China cannot unilaterally use Pakistan’s roads and networks, and nor will it need to, considering both countries have a mutually beneficial partnership. China has often sided with Pakistan while mediating in the Pak-India conflict – blocking the NSG bid and threatening to use its upper riparian status to block India’s Brahamputra river is evidence of this – and it is not likely to change this policy now that Pakistan has the potential to give back to China in terms of access to the Indian Ocean and inflow of export revenues.

Pakistan actually gains leverage over its regional rival through the construction of CPEC. Iran has expressed interest in the CPEC and Sri Lanka will also be intrigued once trade starts flowing regularly. That leaves out Afghanistan and India, the former only siding with the latter because of India’s investment in the war-torn nation. Economic interest can be used to improve ties with Afghanistan, and decrease India’s connection to our western neighbour.

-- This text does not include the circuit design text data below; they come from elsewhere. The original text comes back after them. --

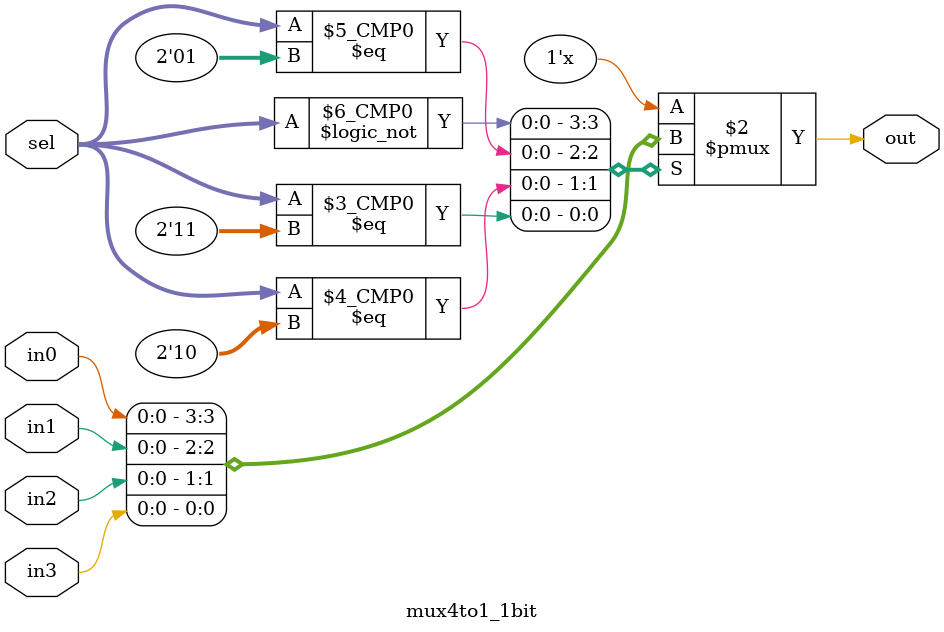
<source format=v>
module mux4to1_1bit (
    input in0,
    input in1,
    input in2,
    input in3,
    input [1:0] sel,
    output reg out
);

    always @(*) begin
        case (sel)
            2'b00: out = in0;
            2'b01: out = in1;
            2'b10: out = in2;
            2'b11: out = in3;
            default: out = 32'b0;
        endcase
    end

endmodule

</source>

And as far as India is concerned, it is welcome too, to share in regional development, but it cannot do so with the hostile attitude it has currently. India’s grand delusions of being a regional superpower will have to be kept aside in its dealings with Pakistan if it wants to increase regional trade using CPEC. India’s reaction to CPEC’s construction says it all – policymakers across the border are concerned that they have no share in a pie that promises to feed the entire region. And this, Pakistan can use to its advantage. CPEC’s importance in matters of foreign policy cannot be denied, and India may just be forced to the negotiating table for discussion of longstanding issues – but only if Pakistan plays its cards right.